Most ships calling in Australian ports are registered in countries like Liberia and Panama, which fail to even make a pretence of knowing the real ownership of those ships.
A recent bipartisan review of Australian shipping conducted by Mr Morris and the former Minister for Transport in the Howard government, John Sharp, warned that there was conflict between the Federal Government's two aims of cheap shipping and the simultaneous strengthening of our border protection.
Mr Morris insists the Howard Government maritime security legislation last year failed to establish procedures to protect Australian ports.
Maritime security concerns have been also raised by visiting United Nations IMO official Efthimios Mitropoulos.
The secretary general of the International Maritime Organisation told a Melbourne conference yesterday that the prospect of terrorists hijacking a large ship and exploding it in a major Australian port was a "real and present" danger.
You would have to board every vessel headed to all major US ports miles off coast to guard against such an attack.
Yes, and the way that ships are flagged seems to exacerbate the problem.
That is, a ship built in Iran for example can be flagged in a seemingly innocuous country, albeit one with lax rules for inspection, maybe a few greedy palms greased gets it underway.
It's a considerable danger, to say the least.
Ships can only go as far north as Baton Rouge. The traffic tie-up would depend on where the attack was located as well as what HAZMAT problems followed.
Depends on what it might take along with it. And there are plans for building a couple of major LPG facilities on the West Coast, in Ventura County. See following:
The Cleveland Disaster
The very first commercial LNG facility built in the United States in 1941, caused A Major Industrial Accident Known as "The Cleveland Disaster"
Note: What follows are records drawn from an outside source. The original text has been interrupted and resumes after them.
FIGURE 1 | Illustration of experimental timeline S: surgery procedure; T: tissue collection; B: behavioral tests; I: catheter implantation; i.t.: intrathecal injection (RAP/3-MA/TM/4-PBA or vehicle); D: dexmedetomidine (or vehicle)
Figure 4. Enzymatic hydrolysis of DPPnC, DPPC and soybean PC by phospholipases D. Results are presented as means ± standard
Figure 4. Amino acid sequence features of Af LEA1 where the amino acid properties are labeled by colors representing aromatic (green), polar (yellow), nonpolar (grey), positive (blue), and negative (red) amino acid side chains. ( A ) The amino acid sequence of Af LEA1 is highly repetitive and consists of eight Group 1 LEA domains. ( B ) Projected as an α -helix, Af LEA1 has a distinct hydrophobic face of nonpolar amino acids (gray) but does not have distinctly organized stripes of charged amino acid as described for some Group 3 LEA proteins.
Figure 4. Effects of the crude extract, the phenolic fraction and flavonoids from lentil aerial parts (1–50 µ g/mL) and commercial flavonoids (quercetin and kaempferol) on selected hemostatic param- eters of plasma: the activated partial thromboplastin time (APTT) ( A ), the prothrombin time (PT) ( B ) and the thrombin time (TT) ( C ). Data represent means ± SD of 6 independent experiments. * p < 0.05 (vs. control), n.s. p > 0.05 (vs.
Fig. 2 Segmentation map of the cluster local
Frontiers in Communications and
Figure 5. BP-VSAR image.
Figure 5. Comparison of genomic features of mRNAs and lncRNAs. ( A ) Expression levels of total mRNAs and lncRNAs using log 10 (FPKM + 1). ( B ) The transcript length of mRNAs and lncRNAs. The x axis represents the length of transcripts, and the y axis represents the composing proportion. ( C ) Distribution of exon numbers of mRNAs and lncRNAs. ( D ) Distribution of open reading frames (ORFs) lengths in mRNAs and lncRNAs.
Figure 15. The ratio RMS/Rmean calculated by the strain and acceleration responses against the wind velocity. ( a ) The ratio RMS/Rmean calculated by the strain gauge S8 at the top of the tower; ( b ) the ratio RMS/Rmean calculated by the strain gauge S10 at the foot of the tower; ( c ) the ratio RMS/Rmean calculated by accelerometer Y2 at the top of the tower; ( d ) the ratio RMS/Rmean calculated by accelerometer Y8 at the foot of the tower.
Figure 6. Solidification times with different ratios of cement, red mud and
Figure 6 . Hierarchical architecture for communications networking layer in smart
In 1944, According to the U.S. Bureau of Mines report, LNG holding tanks failed and released their contents into the streets and sewers and their vaporous cloud ignited and fire engulfed the nearby residents and commercial establishments
The Fiery Inferno DEVASTATED Approximately One Square Mile Of Cleveland, Ohio
Back when my dad was a refinery engineer for Texaco, the interesting bit of info was passed to him that the refinery where he worked was a secondary target for Soviet nuclear weapons planned for the *Gateway Yard* railroad center in East St Louis. Nearby Scott Air Force Base was the primary target, with the railyard and refinery back-up targets for earmarked following strikes in the result they got lucky and took out Scott, a SAC base, with their first shot, which could have been either missile or aircraft delivered...or *other,* possibly in a railcar.
He did a little calculation on the result if the petroleum in-process in the plant and it's storage tanks was all released simultaneously, as by a well-targeted nuclear airburst, and came up with a crater 8 miles in diameter, with blast results out to 14 miles. The school I went to was about a mile and a half from the main plant facility.
Foes of LNG development point to the fact that the potential energy content of a single LNG tanker, which contains natural gas that is supercooled to 260 degrees Fahrenheit and concentrated to 1/600th of its normal gaseous volume, is equivalent to 700 tons of TNT or about 55 times the atomic bomb that destroyed Hiroshima.
Don't be sorry. Anyone with half a brain is with you all the way here.